■ Prompt 1 ■
Quote the biography of Ján Kerekréti below, everything from "Slovak politician (1943–2026)" down to "a locomotive driver.".
■ Prompt 2 ■
Continue the biography of Ján Kerekréti from its last sentence.

Start of Selected text

Member of the National Council of the Slovak Republic
- In office 20 March 2020 – 25 October 2023

Personal details
- Born: 25 October 1943
- Died: 28 April 2026 (aged 82) Bratislava, Slovakia
- Party: OĽANO
- Profession: Locomotive driver, church administrator

= Ján Kerekréti =

Slovak politician (1943–2026)

Ján Kerekréti (25 October 1943 – 28 April 2026) was a Slovak politician who served as a member of the National Council of the Slovak Republic from 2020 to 2023. He was elected for the Ordinary People and Independent Personalities (OĽANO) movement and sat in its parliamentary club. Outside politics, Kerekréti was a long-serving official of the Evangelical Church of the Augsburg Confession in Slovakia (ECAV) and general secretary of the Slovak Evangelical Alliance.

== Early life and education ==
Kerekréti was born on 25 October 1943 and was of Lutheran faith. Under the communist regime he was persecuted for his religious convictions, which prevented him from pursuing higher education. He instead studied at the Secondary Industrial School of Mechanical Engineering in Bratislava and went on to work as a locomotive driver.

== Church career ==
For 44 years Kerekréti worked at the General Bishop's Office of the Evangelical Church of the Augsburg Confession in Slovakia. He served as general secretary of the Slovak Evangelical Alliance (Slovenská evanjelická aliancia). In 2017 he was diagnosed with bone marrow cancer.

End of Selected text
Start of Data listing

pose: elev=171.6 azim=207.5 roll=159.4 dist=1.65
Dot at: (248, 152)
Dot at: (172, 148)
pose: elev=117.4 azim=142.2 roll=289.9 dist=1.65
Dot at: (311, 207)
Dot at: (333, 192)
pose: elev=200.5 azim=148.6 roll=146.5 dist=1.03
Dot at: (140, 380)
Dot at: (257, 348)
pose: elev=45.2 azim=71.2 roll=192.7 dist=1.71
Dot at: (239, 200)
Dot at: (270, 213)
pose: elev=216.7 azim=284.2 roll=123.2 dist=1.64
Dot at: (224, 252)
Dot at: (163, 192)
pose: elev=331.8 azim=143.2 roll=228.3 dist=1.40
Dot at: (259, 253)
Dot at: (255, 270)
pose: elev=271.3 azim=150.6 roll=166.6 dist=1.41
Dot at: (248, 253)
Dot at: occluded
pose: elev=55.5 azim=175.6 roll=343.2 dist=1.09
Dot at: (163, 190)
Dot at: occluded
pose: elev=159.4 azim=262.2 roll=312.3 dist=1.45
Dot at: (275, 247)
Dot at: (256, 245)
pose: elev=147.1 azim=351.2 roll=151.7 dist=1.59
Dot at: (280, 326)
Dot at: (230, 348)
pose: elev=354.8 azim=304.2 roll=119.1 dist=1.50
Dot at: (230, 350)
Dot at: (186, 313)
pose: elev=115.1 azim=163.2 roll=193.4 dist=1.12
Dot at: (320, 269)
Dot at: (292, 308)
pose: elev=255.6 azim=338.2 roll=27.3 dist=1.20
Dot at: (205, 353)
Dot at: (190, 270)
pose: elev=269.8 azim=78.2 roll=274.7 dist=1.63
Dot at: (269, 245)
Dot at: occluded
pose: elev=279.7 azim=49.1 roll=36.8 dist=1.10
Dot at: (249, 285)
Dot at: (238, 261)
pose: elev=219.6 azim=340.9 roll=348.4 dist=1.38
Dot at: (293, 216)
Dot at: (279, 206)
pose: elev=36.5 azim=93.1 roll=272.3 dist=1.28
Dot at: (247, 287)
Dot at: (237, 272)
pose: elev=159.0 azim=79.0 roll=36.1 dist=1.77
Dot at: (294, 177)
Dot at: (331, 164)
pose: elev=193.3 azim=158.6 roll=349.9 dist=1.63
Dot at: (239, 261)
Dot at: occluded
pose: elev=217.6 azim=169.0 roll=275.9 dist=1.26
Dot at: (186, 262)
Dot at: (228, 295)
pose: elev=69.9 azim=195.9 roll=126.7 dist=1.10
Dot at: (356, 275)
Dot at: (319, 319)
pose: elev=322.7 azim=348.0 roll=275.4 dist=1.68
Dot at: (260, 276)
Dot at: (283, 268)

End of Data listing

■ Your response 1 ■
Slovak politician (1943–2026)

Ján Kerekréti (25 October 1943 – 28 April 2026) was a Slovak politician who served as a member of the National Council of the Slovak Republic from 2020 to 2023. He was elected for the Ordinary People and Independent Personalities (OĽANO) movement and sat in its parliamentary club. Outside politics, Kerekréti was a long-serving official of the Evangelical Church of the Augsburg Confession in Slovakia (ECAV) and general secretary of the Slovak Evangelical Alliance.

== Early life and education ==
Kerekréti was born on 25 October 1943 and was of Lutheran faith. Under the communist regime he was persecuted for his religious convictions, which prevented him from pursuing higher education. He instead studied at the Secondary Industrial School of Mechanical Engineering in Bratislava and went on to work as a locomotive driver.

■ Your response 2 ■
== Political career ==
In the 2020 Slovak parliamentary election Kerekréti stood in 22nd place on the OĽANO candidate list. He received 1,788 preferential votes and was elected to the National Council, where OĽANO won 53 seats. He served until the end of the parliamentary term on 25 October 2023.

During his mandate he sat on the Committee for Social Affairs and the Committee for the Incompatibility of Functions. He co-sponsored seven draft laws and five amendments.

In September 2022 Kerekréti collapsed during a plenary session of the National Council, forcing a temporary suspension of proceedings while paramedics attended to him. He regained consciousness and subsequently returned to parliamentary work.

== Death ==
Kerekréti died on 28 April 2026 at the age of 82. His death was announced by the Slovensko movement (the renamed OĽANO) and by the Evangelical Church. The funeral service was held on 9 May 2026 at the New Evangelical Church in Bratislava.